At that time, Klansmen were infiltrating state and city governments, including school boards, police departments and other bodies of authority in Denver, Montrose and Gunnison. Colorado Gov. Clarence Morley, who served one two-year term from 1925 to 1927, was a member of the Klan, as was a justice on the state Supreme Court, Denver’s mayor, police chief and other judges, Brown said.

He said the Klan nearly achieved turning its movement of hatred into a full-fledged political party.

The 1920s KKK was the group’s second iteration, its first being Southern Confederates pushing back against Reconstruction in the 1880s after the end of the Civil War, and its third emergence occurring amid the civil rights movement of the 1950s and 1960s.
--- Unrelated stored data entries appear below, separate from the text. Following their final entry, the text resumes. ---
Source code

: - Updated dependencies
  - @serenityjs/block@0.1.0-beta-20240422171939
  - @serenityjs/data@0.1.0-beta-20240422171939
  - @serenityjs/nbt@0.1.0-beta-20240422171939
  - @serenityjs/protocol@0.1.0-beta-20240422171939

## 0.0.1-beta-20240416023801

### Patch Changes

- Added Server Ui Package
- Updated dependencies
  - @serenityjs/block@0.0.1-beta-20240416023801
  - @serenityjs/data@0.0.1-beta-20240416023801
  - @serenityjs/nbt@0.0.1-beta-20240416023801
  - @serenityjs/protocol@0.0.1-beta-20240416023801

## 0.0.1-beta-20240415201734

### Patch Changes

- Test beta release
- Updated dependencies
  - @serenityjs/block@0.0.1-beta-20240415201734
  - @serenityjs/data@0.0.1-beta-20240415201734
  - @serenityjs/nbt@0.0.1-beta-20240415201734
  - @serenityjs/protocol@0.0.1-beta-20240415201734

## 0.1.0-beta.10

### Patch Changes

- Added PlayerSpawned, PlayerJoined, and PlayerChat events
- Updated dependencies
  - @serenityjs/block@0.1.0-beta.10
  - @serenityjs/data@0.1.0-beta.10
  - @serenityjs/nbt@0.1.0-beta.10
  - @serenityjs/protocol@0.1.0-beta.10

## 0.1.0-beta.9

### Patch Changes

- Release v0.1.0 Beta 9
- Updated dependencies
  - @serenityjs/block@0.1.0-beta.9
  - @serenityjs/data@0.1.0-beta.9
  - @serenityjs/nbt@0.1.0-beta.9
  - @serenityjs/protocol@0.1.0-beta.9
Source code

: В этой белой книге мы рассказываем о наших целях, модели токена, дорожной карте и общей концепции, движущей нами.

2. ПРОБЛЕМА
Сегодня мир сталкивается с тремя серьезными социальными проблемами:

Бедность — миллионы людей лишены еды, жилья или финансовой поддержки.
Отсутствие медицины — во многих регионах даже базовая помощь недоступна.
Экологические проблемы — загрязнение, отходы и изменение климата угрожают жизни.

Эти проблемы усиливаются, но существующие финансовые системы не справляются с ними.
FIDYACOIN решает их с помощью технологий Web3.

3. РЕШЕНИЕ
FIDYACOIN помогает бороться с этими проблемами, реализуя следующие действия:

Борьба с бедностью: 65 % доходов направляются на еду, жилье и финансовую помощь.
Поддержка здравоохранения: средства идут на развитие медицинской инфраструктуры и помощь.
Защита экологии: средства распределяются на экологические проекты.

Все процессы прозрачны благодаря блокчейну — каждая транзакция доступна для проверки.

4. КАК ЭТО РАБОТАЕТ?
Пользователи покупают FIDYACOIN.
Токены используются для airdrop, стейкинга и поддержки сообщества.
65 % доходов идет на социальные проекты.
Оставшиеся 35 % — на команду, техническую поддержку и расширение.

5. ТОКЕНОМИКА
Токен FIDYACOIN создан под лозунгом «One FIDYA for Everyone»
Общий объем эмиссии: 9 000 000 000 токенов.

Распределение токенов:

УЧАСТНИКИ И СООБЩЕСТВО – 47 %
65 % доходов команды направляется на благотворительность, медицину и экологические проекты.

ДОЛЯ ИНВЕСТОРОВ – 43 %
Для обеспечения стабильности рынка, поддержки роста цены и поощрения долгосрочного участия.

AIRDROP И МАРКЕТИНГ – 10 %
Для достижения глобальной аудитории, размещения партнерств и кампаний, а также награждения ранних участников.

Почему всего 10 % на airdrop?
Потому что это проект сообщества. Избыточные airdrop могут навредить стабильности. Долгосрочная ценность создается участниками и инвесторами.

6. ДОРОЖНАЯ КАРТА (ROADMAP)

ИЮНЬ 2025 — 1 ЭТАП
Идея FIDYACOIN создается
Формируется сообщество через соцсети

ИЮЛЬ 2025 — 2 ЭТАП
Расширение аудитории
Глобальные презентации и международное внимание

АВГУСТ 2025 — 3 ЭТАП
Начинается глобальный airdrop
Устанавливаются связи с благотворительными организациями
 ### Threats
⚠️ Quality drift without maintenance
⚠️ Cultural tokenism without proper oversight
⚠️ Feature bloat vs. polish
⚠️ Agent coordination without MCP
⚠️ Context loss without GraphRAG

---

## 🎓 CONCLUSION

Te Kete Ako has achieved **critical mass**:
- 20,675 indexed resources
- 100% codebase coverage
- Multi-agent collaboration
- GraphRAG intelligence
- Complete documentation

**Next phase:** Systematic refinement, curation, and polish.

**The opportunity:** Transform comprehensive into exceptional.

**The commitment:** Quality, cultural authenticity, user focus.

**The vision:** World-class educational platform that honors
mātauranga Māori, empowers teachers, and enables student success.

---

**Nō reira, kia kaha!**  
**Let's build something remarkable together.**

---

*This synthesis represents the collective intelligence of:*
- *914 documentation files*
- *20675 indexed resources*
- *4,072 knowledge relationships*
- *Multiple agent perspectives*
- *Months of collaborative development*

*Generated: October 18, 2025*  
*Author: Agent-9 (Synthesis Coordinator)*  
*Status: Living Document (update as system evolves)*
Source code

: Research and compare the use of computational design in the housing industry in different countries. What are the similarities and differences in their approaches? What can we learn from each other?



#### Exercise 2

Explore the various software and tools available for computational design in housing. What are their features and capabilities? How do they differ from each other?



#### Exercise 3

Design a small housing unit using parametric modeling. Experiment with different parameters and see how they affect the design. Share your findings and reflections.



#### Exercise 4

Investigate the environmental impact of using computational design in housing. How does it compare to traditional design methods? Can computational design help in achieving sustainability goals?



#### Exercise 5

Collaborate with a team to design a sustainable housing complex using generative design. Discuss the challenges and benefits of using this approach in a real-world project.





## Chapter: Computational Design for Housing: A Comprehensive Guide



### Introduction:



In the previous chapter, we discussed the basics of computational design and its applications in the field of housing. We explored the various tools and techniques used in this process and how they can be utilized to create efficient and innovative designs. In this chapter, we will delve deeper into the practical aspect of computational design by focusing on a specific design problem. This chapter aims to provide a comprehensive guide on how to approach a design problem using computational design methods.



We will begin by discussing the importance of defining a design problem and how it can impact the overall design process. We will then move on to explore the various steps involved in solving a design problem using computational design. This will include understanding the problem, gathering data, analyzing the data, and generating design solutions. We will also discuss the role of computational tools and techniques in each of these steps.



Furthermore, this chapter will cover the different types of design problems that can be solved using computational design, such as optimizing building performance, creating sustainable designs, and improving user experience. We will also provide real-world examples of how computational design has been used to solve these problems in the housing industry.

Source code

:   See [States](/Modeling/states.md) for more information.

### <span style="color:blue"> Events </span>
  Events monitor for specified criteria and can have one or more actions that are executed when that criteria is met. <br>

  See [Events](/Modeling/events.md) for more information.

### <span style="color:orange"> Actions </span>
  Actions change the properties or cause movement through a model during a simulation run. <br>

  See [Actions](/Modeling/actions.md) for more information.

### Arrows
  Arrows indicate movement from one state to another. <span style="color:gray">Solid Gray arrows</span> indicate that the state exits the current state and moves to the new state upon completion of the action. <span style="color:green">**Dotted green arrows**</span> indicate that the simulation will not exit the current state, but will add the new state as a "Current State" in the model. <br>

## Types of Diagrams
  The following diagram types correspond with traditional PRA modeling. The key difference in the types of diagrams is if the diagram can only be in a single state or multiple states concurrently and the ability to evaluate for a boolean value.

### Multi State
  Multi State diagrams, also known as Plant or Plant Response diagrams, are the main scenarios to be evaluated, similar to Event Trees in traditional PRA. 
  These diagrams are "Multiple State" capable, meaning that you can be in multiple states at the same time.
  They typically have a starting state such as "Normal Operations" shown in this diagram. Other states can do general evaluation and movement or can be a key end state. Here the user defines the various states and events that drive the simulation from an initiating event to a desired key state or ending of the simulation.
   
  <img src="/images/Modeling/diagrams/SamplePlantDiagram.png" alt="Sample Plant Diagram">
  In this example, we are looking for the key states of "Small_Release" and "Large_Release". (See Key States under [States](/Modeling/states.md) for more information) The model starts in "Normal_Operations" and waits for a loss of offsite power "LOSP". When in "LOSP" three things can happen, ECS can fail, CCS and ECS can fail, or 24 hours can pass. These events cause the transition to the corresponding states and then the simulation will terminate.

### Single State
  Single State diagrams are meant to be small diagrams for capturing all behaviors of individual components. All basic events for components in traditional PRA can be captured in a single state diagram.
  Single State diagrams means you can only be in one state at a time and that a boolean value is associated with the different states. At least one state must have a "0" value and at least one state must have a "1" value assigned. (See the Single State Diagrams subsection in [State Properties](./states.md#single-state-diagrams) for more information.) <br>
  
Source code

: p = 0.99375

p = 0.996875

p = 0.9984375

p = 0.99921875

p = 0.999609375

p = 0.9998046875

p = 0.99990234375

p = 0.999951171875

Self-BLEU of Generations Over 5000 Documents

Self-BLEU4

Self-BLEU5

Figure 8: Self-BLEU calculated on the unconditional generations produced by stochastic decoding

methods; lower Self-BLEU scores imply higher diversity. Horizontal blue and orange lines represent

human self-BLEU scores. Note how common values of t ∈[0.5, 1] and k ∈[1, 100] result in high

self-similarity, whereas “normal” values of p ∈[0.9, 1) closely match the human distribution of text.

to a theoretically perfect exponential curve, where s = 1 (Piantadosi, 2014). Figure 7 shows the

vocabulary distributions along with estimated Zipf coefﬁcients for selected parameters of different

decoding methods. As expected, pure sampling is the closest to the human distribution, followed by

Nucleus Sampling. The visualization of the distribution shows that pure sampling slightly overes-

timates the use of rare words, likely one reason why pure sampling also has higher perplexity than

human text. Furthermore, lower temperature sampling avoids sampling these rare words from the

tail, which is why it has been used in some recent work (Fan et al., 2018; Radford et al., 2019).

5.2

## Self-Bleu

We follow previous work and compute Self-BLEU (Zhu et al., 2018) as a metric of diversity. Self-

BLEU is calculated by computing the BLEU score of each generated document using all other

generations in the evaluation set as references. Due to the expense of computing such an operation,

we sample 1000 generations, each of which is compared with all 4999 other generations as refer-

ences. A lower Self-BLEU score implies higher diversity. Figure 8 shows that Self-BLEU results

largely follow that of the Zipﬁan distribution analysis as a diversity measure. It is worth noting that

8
But while those versions of the Klan exist only in history, their influence can still be felt today, Brown said.

He read from a Colorado Politics report about former state historian William Wei: “While the KKK no longer exists in its 1920s form, its shadow continues to hang over America with politicians promising a return to the good olé days and old fashion values. He (Wei) said they often take their strategy right out of the Klan’s old playbook.”

The idea of the Klan’s rhetoric and strategies manifesting in modern politics resonated with attendees Wednesday at the Pine River Library.

Bayfield resident Pamela Smith said she’s concerned the polarization of politics in the United States could lead to something like the KKK’s resurgence. She said she knows three members of the Klan in attendance at the library on Wednesday, though she did not name anyone.

More than 80 people attended a history lesson, “Examining a Challenging Past: The KKK in 1920s Bayfield,” on Wednesday at the Pine River Library in Bayfield. (Christian Burney/Durango Herald)

She asked presenter Paul Kuenker, history professor at FLC, what can be done about political polarization. He said community dialogs and history lessons such as the History Live presentation at Pine River Library are part of the solution.

“There’s a lot of people who think talking about these things is itself polarizing,” he said. “... When we talk about coming to terms with this past, we’re not talking about one racial group that has to feel shame or atone for some sins. We’re talking about collective responsibility.”

Another Bayfield resident asked Kuenker what caused the rises and falls of the KKK in the past, and how might another fall be brought about for modern white supremacist movements.

“(When the KKK) went dormant, what caused that? And how can we get back to that?” she said to applause from other attendees.

A 1954 letter to President Dwight Eisenhower asking him to “protect states’ rights” by preventing the U.S. Supreme Court decision of Brown v. Board of Education from enacting desegregation in public schools. The letter was displayed during a history presentation about the Ku Klux Klan’s presence in 1920s Bayfield on Wednesday at the Pine River Library. (Christian Burney/Durango Herald)

Kuenker cautioned that dormancy isn’t necessarily a good thing.

“One of the reasons they go dormant at times is because they didn’t need to be active anymore because their ideologies were entrenched,” he said.

He said many white politicians in the early 20th century saw themselves as “reformers” and reasoned that white supremacy cannot be enacted through violence, it must be enacted through law.

Similar “code words” used by the Klan and other extremist groups are still around today, he said.

He showed the audience a letter to President Dwight Eisenhower from the 1950s written by someone upset with the U.S. Supreme Court’s historic ruling on Brown v. Board of Education that marked the downfall of segregation in public schools.

The letter says: “Please help keep states’ rights. Help southern states keep their right to decide their own educational system. If your grandchildren and my grandchildren lived in the south we wouldn’t want them to go to a colored school ... .”

The same types of rhetoric reverberate through modern times. Viewpoints such as wanting to have “local control” over schools or wanting to maintain one’s ideology hold legitimacy, he said. But at the same time, groups like the KKK feed off those views.

“They understand when those views are there they can capitalize off of them,” he said.